5.0 out of 5 stars U.S. HISTORY TOLD THE RIGHT WAY… FOR ONCE

“History has many cunning passages, contrived corridors, and issues.” T.S. Eliot

Those of you who have read Howard Zinn’s A People’s History of the United States: 1492-Present (Perennial Classics) or Lies My Teacher Told Me: Everything Your American History Textbook Got Wrong, Revised and Updated Edition will devour Oliver Stone and Peter Kuznick’s The Untold History of the United States. These two intellects bring fresh insight to a benighted past. Minor footnotes and characters, like Henry Wallace, in our history’s drama are bought to the forefront for once. The reader becomes Dante to Oliver Stone and Professor Kusnick’s Virgil, taking us through the gates of Hell in our personal history. In these pages, the real Truman, Eisenhower, Reagan are exposed, not extolled or lionized.
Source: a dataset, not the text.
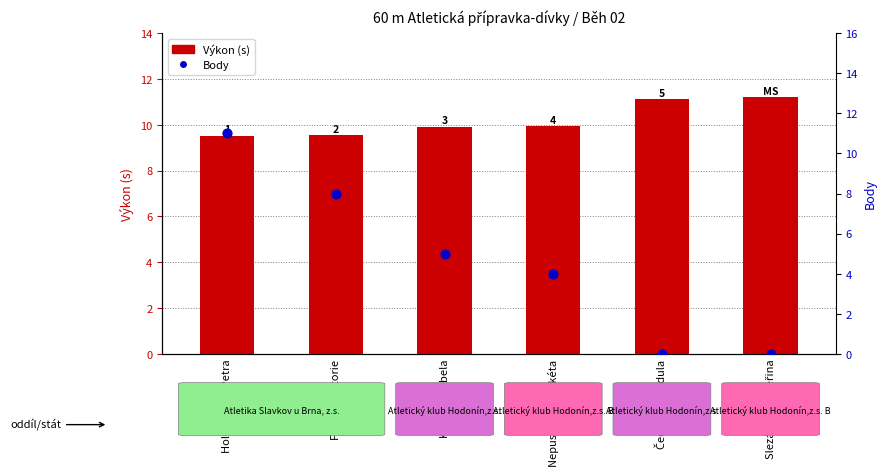

At which category is the sum across all series the highest?

Holoubková Petra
It is inscrutable and unconscionable what Truman did in Hiroshima. The truth behind who really defeated Germany. Terror bombing in WWII to terrorism in the present day. As Historian Henry Steele Commager once pointed out, “From the beginning of our history, we’ve been rather casual about our crimes.”

Although the book is a companion to the documentary series on Showtime, which is highly recommended, the book stands alone and independent; it covers, in 14 chapters, the most important moments where we got history wrong. Cognitive dissonance will kick in. A certain sciolism exists in our culture as we whistle in the dark.

This book reads like a modern-day version of Thucydides, the Greek historian, The History of the Peloponnesian War and the corruption of language.

As a culture inculcated by an embellished history, remember this:

If we do not choose our leaders carefully and become more engaged and stop viewing history in hindsight, then we risk our nation becoming either a kakistocracy or catastrophe – you decide. You have more power then you think.
Think independently. “Question everything” as Marx once said.

Read this book.

Tell it right for once.

Warning: This book will keep you up all night… save it for a weekend read.